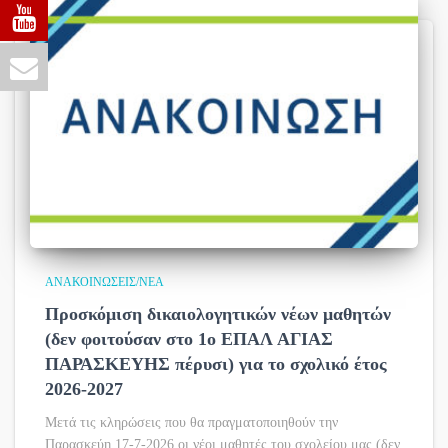
ΑΝΑΚΟΙΝΏΣΕΙΣ/ΝΈΑ
Προσκόμιση δικαιολογητικών νέων μαθητών
(δεν φοιτούσαν στο 1ο ΕΠΑΛ ΑΓΙΑΣ
ΠΑΡΑΣΚΕΥΗΣ πέρυσι) για το σχολικό έτος
2026-2027
Μετά τις κληρώσεις που θα πραγματοποιηθούν την
Παρασκεύη 17-7-2026 οι νέοι μαθητές του σχολείου μας (δεν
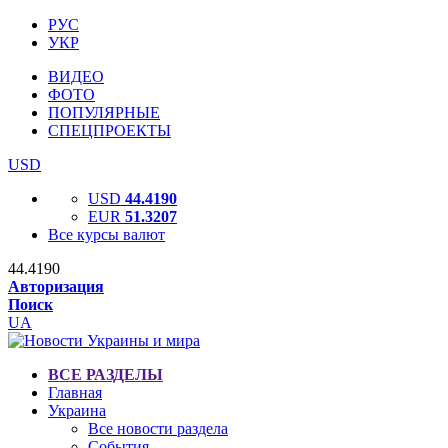
РУС
УКР
ВИДЕО
ФОТО
ПОПУЛЯРНЫЕ
СПЕЦПРОЕКТЫ
USD
USD
44.4190
EUR
51.3207
Все курсы валют
44.4190
Авторизация
Поиск
UA
ВСЕ РАЗДЕЛЫ
Главная
Украина
Все новости раздела
События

= Directions =
Could you copy the text from all the records above word for word, leaving out the pictures?

= Output of the exercise =
ΑΝΑΚΟΙΝΏΣΕΙΣ/ΝΈΑ
Προσκόμιση δικαιολογητικών νέων μαθητών
(δεν φοιτούσαν στο 1ο ΕΠΑΛ ΑΓΙΑΣ
ΠΑΡΑΣΚΕΥΗΣ πέρυσι) για το σχολικό έτος
2026-2027
Μετά τις κληρώσεις που θα πραγματοποιηθούν την
Παρασκεύη 17-7-2026 οι νέοι μαθητές του σχολείου μας (δεν
РУС
УКР
ВИДЕО
ФОТО
ПОПУЛЯРНЫЕ
СПЕЦПРОЕКТЫ
USD
USD
44.4190
EUR
51.3207
Все курсы валют
44.4190
Авторизация
Поиск
UA
ВСЕ РАЗДЕЛЫ
Главная
Украина
Все новости раздела
События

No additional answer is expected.